* **EXERCISE DIRECTIONS**: Continue the article about the Project: Out of Bounds EP Sounds of Revolution, beginning after its final sentence.

* **SOURCE EXCERPT**:
Project: Out of Bounds “Sounds of Revolution” EP
San Diego progressive reggae band Project: Out of Bounds (POB) is celebrating a decade of music with their new EP, Sounds of Revolution. Over the years, POB has made a name for themselves touring up and down the west coast, promoting their self-proclaimed “dark reggae” sound: roots, dancehall, California and New Zealand reggae, intersecting with millennium metal, 90's hip-hop, prog-rock, and electronica. With such an eclectic blend, it's easy to decipher why the POB boys landed on the band name they did; it's not just 'out of bounds' when it comes to their music – POB wants to move through the bounds, or just erase boundaries altogether.
POB declares that the future will only be prosperous if people embrace the outside the box.
Following their 2009 debut full-length self-titled album, POB released a sophomore EP in 2014 entitled Love Tone. Now three years later, POB is premiering Sounds of Revolution – a four-track EP with some all star names attached! Featured on the album is Karim Israel of Arise Roots, Nathan Feinstein of Iya Terra, and the reggae legend himself, Mr. Pato Banton, not to mention a producer credit to the one and only E.N Young (formerly of Tribal Seeds and Stranger). With their EP release party at 710 Beach Club reaching maximum capacity last weekend, POB is making it known that they're back to change the game.

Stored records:
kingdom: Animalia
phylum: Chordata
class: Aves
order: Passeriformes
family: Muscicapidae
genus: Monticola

* **RESPONSE TO THE TASK**:
Sounds of Revolution centers on the notion that we, as humans, are stronger in numbers. From the first track to the end, POB preaches that it's time to stand up and not just overcome, but graduate to the next level. Life is about the connections we make, the knowledge we acquire, and the choice to push the envelope, so why are we treading water in this day and age? Just like their mixed sound, POB declares that the future will only be prosperous if people embrace the outside the box. The EP starts off with “Soldja”, a whopping 6-minute track featuring Israel and Banton. Are you a “soldja”, or are you a “slave?” Asks POB. Chances are you're the latter if you sit around and let the world dictate to you the status quo. The song calls for rebel hearts of the world to band together in solidarity, to “light a fire that will soon blaze free”... and, they're right: with such dry and heated conditions throughout the world today concerning politics, media, third-world poverty-stricken countries, and first-world citizens regressing more and more into bigotry, someone needs to initiate a strike – to strike the first match, and let a wildfire cleanse the land. Radical thoughts have the power to blaze out of control, and burn down the evil we've built up in our society. You can only fight fire with fire, and after the ash dies down, regeneration can take place. Let us regrow the establishment. Let us “teach the youth” in order for future generations to be set free. All power for the people. That was a main slogan of the Black Panther Party back in the early 1970's, when war, corruption, racism were making brother turn on brother; POB praises the Black Panthers on their EP album cover, with their large logo placed over the earth. But, before you write off POB for drawing inappropriate parallels, ask yourself, are the reasons behind hate crimes and violence that much different nowadays than they were back then? Aren't we still fighting a futile, messy fight?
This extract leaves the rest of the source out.